Work to complete ->
1) In the content discovery notes, what are the three main ways of discovering content?
2) Rewrite the passage of the content discovery notes that begins at the words "Section - Content" and stops after "OSINT (Open-Source Intelligence)", putting "images" in place of "screenshots".

Section - Content Discovery

Notes (by task):

  • Task 1 - What is content discovery?

    • It’s really very broad, but any content you can find relevant to whatever you are doing
    • Could be:
      • Old pages left online but removed from navigation, config files, backups, screenshots someone posted publicly on accident, etc.
    • Three main ways of discovering said content
      • Manually
      • Automated
      • OSINT (Open-Source Intelligence)
  • Task 2 - Manual Discovery - Robots.txt

    • Common file that tells search engine crawlers what pages to avoid. We aren’t robots, so we can see what the crawlers are told not to look at.
  • Task 3 - Manual Discovery - Favicon

    • This is the little icon that displays in the browser tab.
    • What I never thought of till this lab was how sometimes frameworks have a default icon that is leftover
      • This icon can help identify a framework being used… and I can go from there
    • Neat url to lookup favicons by md5 hash
      curl https://wiki.owasp.org/index.php/OWASP_favicon_database | grep `https://static-labs.tryhackme.cloud/sites/favicon/images/favicon.ico | md5sum`
  • Task 4 - Manual Discovery - Sitemap.xml

    • The opposite of Robots.txt! This is what search engines should index.
    • Can sometimes contain pages that are still active but not necessarily meant to be.
    • Makes it easy to see a list of (some) urls/content
  • Task 5 - Manual Discovery - HTTP Headers

    • Often the headers will include the webserver software, or other identifying information if not hidden.
    • Good for finding versions running!
  • Task 6 - Framework Stack

    • If a framework is identified, perhaps it has a default admin page? Go from there!

Supplied entries ->

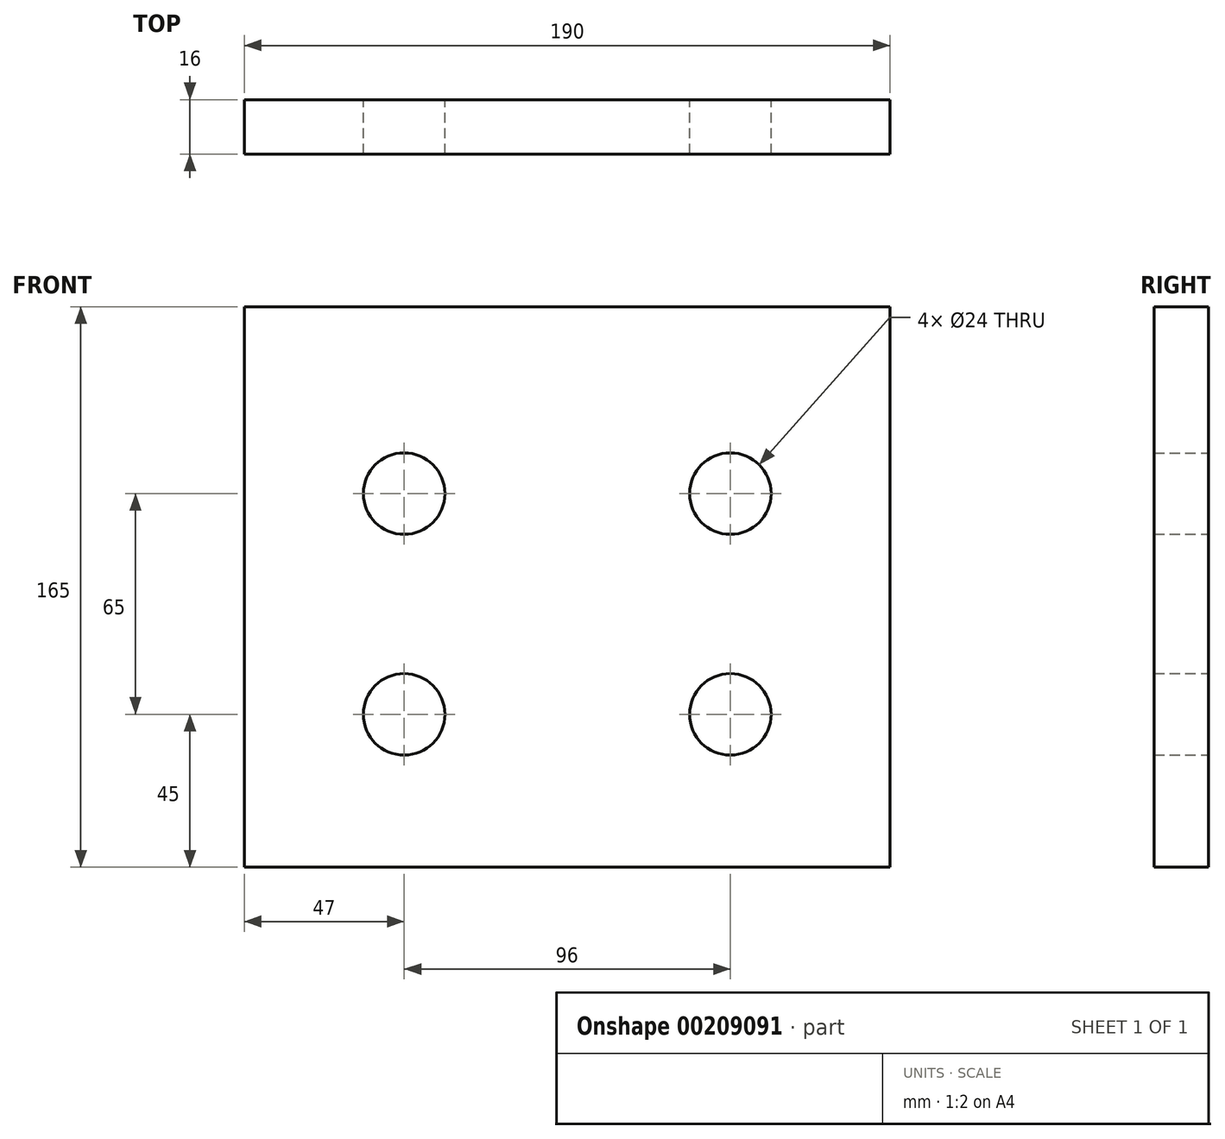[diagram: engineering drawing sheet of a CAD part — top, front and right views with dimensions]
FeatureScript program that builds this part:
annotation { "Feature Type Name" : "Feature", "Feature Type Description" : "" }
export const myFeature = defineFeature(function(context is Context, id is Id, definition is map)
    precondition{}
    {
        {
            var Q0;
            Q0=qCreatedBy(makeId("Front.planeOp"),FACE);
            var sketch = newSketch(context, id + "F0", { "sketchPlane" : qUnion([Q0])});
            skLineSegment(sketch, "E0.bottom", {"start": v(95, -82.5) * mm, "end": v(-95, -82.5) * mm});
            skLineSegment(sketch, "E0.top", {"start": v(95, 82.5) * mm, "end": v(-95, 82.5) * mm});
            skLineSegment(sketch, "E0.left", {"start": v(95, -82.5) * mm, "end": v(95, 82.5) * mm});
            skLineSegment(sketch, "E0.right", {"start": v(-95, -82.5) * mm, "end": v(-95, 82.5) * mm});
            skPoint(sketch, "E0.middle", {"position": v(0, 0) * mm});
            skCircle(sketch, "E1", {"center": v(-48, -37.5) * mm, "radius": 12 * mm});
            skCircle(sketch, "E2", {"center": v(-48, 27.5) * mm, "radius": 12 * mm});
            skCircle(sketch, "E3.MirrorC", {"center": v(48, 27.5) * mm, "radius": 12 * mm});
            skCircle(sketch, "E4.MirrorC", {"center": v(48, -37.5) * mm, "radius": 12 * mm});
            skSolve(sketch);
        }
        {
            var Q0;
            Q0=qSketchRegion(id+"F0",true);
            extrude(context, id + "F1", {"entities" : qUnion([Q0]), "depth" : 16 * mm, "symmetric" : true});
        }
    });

==

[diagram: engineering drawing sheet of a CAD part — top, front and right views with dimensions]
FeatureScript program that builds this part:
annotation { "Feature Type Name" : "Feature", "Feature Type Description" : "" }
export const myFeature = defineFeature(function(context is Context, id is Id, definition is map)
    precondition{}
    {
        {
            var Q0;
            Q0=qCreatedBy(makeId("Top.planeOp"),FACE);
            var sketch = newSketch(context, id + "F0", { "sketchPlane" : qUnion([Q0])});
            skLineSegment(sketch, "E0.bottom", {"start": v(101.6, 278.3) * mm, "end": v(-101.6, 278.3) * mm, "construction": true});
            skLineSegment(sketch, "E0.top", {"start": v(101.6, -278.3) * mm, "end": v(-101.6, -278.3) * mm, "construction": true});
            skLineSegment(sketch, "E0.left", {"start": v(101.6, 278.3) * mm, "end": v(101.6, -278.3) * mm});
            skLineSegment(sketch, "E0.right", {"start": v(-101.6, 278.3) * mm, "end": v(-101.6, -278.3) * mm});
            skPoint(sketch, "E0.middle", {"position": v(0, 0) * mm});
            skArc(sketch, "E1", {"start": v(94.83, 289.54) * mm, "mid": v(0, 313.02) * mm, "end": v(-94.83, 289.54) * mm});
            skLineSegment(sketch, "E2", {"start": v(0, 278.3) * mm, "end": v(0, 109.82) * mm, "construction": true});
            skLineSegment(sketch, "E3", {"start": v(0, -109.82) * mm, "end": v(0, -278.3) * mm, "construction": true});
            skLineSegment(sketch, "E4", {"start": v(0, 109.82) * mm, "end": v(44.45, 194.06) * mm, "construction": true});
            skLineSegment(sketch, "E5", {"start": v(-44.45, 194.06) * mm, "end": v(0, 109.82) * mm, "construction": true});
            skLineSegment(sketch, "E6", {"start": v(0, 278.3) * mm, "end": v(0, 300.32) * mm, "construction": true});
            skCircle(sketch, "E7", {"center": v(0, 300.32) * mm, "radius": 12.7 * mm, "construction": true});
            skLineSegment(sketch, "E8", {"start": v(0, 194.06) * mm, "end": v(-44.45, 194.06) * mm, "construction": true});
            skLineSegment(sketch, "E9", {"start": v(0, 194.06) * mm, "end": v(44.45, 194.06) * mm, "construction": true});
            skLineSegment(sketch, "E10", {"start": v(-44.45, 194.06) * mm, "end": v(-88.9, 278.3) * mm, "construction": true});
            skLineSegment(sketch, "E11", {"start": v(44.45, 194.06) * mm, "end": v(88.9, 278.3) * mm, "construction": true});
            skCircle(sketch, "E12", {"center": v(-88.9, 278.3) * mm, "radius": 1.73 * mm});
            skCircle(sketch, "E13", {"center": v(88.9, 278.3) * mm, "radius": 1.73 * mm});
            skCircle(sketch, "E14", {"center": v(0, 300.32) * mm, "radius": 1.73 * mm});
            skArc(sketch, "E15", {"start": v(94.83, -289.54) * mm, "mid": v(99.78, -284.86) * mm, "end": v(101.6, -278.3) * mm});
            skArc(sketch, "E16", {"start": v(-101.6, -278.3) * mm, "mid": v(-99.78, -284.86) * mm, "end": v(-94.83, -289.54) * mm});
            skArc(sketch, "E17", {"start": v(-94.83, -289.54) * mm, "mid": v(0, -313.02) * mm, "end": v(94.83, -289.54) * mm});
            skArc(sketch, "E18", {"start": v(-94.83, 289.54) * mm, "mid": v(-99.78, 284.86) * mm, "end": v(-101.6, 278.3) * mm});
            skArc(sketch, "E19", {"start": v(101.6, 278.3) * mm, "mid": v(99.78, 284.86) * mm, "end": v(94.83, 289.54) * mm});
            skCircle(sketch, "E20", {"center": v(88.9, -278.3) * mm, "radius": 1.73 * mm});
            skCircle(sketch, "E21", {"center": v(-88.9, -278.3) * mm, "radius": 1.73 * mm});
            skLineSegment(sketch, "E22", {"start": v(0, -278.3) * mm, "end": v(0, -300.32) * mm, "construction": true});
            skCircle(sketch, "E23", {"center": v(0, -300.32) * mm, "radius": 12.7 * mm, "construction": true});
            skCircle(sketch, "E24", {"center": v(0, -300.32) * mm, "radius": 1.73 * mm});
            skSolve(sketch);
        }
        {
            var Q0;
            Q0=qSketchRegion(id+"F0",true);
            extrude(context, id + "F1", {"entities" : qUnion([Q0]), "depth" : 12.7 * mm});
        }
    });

* * *

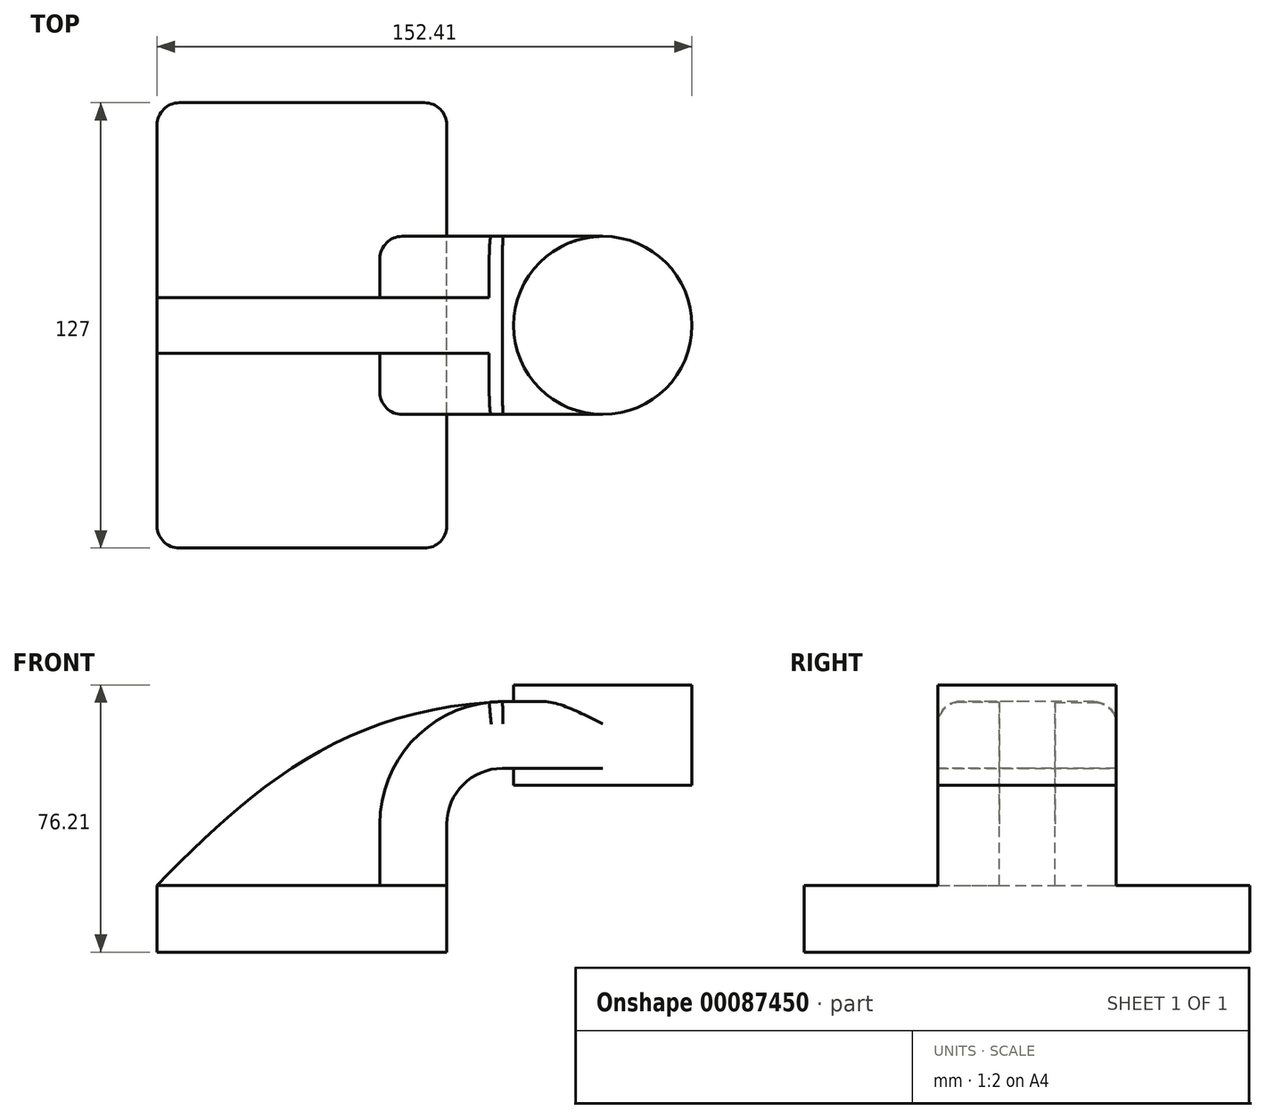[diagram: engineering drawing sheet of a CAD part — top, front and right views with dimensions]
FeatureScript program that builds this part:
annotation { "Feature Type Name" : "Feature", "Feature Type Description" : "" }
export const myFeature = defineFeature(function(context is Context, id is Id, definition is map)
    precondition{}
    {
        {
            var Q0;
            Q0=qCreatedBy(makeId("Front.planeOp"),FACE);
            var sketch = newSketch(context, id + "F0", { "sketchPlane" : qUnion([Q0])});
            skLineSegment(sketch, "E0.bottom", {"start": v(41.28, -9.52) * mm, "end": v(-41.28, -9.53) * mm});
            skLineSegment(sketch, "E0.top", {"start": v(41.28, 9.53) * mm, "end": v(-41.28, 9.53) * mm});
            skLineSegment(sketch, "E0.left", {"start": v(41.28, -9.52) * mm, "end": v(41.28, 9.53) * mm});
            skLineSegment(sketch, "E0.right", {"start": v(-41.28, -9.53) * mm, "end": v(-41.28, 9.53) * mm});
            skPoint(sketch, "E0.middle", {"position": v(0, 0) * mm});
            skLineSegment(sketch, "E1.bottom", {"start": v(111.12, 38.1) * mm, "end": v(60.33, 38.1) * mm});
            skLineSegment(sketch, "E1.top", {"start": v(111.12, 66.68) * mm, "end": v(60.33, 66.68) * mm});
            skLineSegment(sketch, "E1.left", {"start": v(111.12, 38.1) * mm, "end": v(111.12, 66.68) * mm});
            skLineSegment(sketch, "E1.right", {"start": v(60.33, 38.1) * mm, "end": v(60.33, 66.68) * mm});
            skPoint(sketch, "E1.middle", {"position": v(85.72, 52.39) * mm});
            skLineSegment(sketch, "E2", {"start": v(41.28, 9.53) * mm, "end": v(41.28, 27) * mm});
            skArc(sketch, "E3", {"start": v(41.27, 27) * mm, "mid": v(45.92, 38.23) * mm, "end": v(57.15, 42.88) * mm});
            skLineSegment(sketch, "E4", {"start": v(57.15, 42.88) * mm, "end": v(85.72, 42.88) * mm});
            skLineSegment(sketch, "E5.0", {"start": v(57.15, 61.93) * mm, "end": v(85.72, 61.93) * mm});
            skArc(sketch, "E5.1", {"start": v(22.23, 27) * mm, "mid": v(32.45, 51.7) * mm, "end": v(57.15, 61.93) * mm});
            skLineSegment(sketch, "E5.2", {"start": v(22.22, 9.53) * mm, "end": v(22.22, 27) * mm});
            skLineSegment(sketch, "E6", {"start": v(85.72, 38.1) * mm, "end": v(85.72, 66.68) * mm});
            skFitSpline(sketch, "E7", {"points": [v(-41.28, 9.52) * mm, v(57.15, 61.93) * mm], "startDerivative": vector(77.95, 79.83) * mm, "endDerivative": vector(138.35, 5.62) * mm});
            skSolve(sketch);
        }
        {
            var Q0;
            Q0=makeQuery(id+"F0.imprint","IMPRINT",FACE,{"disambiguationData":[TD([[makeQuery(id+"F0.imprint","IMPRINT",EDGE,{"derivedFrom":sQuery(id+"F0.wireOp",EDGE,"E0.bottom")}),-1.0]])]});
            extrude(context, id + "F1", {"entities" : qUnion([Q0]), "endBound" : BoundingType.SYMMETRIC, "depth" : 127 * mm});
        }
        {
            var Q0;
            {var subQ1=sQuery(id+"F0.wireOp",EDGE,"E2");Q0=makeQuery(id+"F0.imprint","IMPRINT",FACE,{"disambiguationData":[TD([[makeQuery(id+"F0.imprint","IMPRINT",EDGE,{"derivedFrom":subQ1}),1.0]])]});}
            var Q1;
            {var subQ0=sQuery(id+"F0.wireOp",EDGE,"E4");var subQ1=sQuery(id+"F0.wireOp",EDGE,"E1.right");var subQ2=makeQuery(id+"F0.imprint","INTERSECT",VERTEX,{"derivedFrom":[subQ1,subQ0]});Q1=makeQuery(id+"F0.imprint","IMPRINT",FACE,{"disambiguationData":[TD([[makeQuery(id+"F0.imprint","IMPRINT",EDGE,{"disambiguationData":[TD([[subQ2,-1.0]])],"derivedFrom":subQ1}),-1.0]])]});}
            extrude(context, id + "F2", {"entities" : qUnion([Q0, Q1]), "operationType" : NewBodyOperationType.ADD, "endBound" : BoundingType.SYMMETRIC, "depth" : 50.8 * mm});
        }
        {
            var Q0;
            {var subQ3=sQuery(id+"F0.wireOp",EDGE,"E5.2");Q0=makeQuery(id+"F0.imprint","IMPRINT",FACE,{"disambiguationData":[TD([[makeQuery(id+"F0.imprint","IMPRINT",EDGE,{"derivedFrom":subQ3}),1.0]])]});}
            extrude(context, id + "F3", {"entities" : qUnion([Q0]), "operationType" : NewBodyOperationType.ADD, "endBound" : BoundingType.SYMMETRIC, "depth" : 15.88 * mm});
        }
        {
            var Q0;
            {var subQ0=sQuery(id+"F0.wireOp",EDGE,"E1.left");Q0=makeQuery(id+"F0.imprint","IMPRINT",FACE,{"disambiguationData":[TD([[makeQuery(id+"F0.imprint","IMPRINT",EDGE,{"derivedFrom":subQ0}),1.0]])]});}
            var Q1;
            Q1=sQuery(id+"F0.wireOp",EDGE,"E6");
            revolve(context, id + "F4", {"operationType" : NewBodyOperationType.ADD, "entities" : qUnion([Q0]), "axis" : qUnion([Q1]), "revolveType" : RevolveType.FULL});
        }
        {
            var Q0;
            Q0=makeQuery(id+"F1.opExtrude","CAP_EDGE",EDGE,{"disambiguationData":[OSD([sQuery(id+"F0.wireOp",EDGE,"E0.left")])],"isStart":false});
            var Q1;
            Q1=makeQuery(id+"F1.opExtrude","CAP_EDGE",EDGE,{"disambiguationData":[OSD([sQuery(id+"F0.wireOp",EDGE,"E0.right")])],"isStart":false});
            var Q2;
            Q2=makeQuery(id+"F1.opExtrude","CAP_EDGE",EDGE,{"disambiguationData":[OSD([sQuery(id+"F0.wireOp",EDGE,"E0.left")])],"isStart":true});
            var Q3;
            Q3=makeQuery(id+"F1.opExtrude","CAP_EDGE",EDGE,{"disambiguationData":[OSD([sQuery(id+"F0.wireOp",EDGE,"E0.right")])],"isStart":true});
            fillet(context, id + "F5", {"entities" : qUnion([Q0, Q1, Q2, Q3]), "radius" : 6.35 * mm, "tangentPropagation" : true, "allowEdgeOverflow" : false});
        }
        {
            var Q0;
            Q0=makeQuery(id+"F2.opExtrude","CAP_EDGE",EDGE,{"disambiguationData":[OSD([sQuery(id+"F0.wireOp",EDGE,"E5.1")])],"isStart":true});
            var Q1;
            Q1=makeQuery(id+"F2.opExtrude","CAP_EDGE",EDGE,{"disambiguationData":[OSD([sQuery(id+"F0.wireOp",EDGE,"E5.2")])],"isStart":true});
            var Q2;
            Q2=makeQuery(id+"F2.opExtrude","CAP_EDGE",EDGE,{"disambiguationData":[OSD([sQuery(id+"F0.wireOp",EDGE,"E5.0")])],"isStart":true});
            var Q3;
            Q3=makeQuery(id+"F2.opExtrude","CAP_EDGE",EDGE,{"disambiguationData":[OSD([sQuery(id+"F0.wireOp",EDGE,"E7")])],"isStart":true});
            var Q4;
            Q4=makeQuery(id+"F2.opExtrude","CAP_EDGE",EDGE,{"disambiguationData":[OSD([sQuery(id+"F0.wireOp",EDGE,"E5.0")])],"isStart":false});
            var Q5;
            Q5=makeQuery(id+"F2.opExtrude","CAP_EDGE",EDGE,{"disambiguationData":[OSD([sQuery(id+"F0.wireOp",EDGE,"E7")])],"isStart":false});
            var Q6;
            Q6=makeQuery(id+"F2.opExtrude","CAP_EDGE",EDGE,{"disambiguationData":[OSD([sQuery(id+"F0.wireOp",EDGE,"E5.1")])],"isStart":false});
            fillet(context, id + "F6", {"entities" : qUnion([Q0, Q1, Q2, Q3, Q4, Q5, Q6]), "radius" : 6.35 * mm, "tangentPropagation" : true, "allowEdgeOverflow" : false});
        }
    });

Expected outputs ->
1) Manually, automated, and OSINT (Open-Source Intelligence).

2)
Section - Content Discovery

Notes (by task):

  • Task 1 - What is content discovery?

    • It’s really very broad, but any content you can find relevant to whatever you are doing
    • Could be:
      • Old pages left online but removed from navigation, config files, backups, images someone posted publicly on accident, etc.
    • Three main ways of discovering said content
      • Manually
      • Automated
      • OSINT (Open-Source Intelligence)